Walking and other active meditations are the other starting points for talking about mindfulness because they are also parts of the training for it. They use as objects of focus an action which asks that you be aware of your surroundings whilst achieving the intensity of focus achieved in meditation and the heightened awareness of stress and desire. It is why the Chinese, the Japanese and the Tantrikas use wrestling and other martial arts as part of their training for it.
Let’s start from the everyday experience of mindfulness. When we say ‘to be mindful’ it means to be extra attentive to the possibility of danger so it is a wilful choice to heighten awareness. For most people this is achieved by tensing, by getting stressed about the situation, they lose their sense of the choices being made. In martial training the aim is to achieve that heighten awareness with a relaxation and self comfort based on strength and self-knowledge. In Tantra it is desire and passion that is the metaphor for this balanced intense aliveness.
The heightened states that are the natural results of intense danger and passionate desire generally involve the feeling of being overpowered by your emotions because something from the outside has reached in and given you a very real external focal point. If it is possible to say that meditation is when daylight consciousness in which we normally live marries the night time consciousness of sleep then mindfulness maybe a state that marries that everyday state of consciousness with the heightened states of stress and desire.
In these heightened states we are usually not aware of our inner life. The focus is on the external and as a result we hear stories of people doing all kinds of miraculous things because they overlook the limitations that normally restrict them. Meditation and contemplation are focussed on the experience of life inside your skin. Both are connected to your culture because the meditation exercises are usually taught along with meanings that have a whole cosmology to them, a background which is part of their power. Even Transcendental Meditation where they do not teach you the meaning of the particular mantra is still couched in goals and possibilities and meanings for your psyche of the practice.

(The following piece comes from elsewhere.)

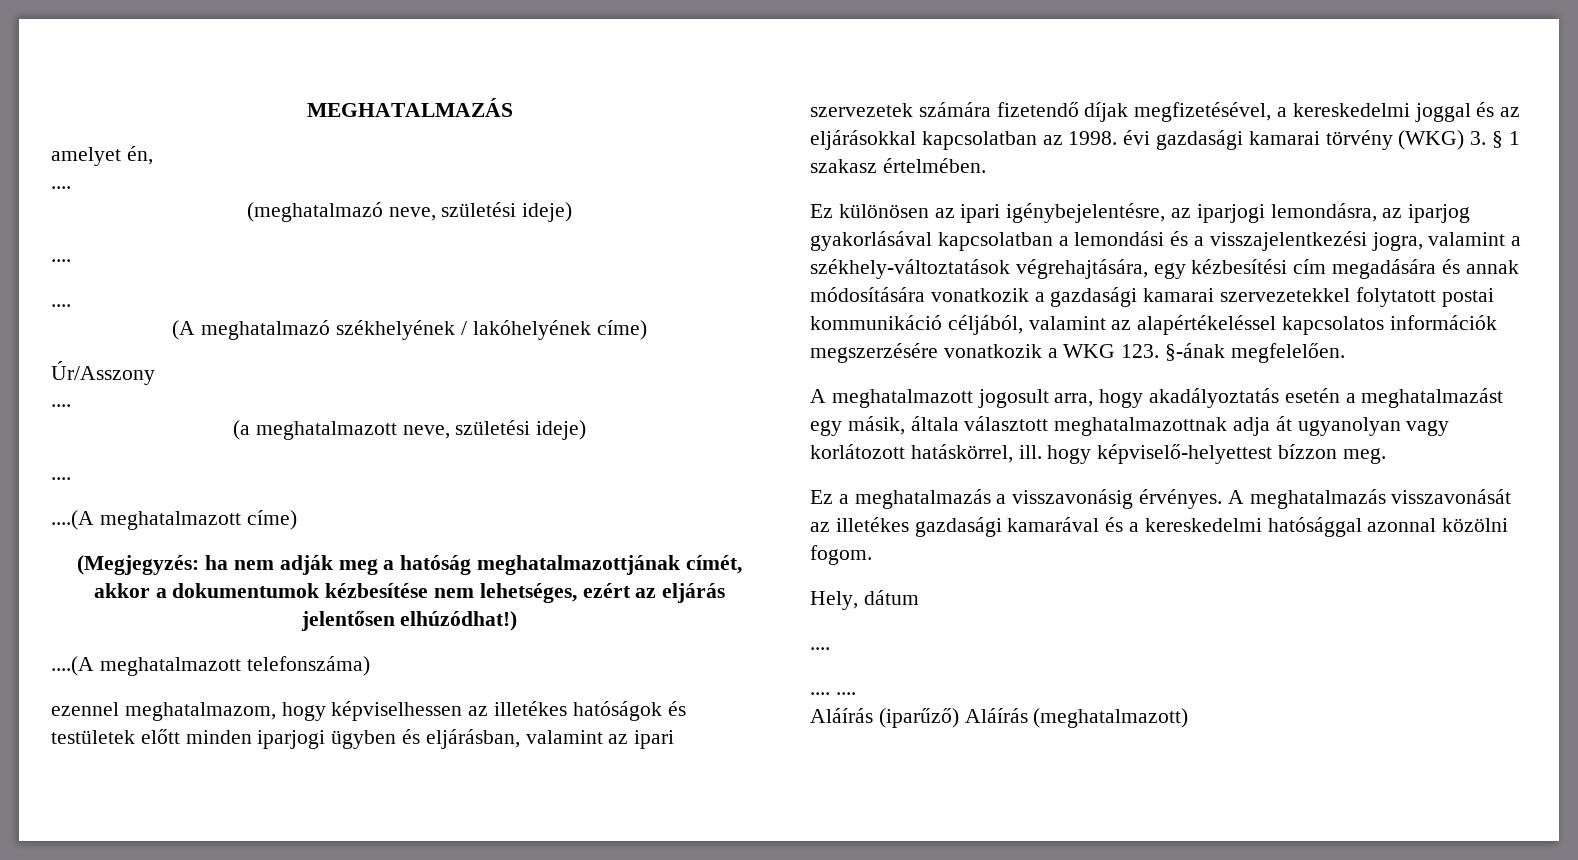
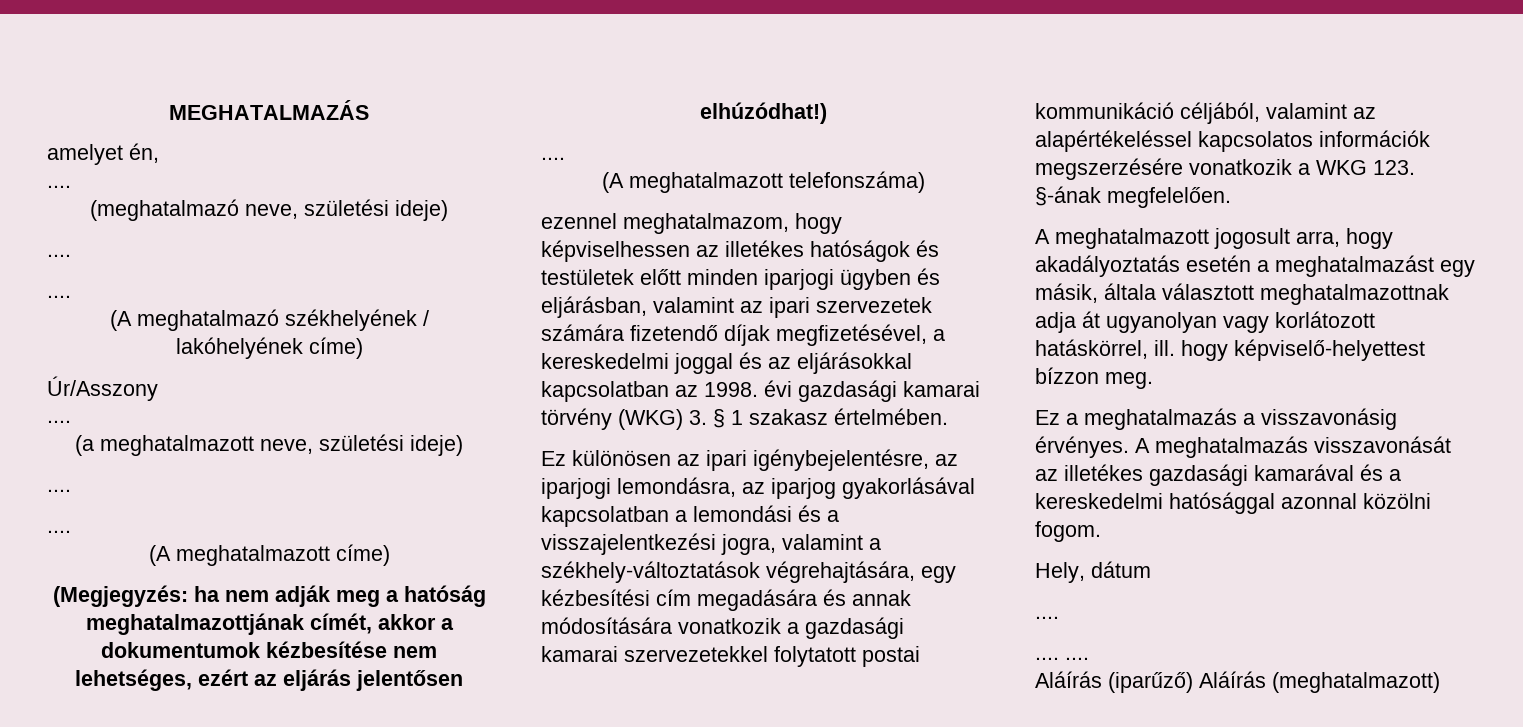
[51,510,94,530] ....(A -> [47,530,71,533] [148,545,171,566] .... // (A
[51,656,94,676] ....(A -> [541,157,565,160] [601,172,624,193] .... // (A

Contemplation is not analytical in the logical way of science as we described above, but nonetheless it is a process of breaking down consciousness experientially to get beyond culture and language to the deep sources of your experience what Zen calls the “essence of mind”. Mindfulness is building a bridge between these two aspects of consciousness broadening the experience of wakefulness to incorporate the moment in all its meanings internal and external, cultural and sensory. Even here the simile of the bridge is inadequate because you probably focus on the bridge and forgot that it needs supports and entry points on each river bank, or maybe it’s across a freeway full of cars. In that sense it is transcendent because it transforms our relationship with our sense of self, our cultural context and the body, that is the seat of the uniqueness best demonstrated by the fact that we have one set of eyes looking at a point and integrated in our experience as a singular point of view.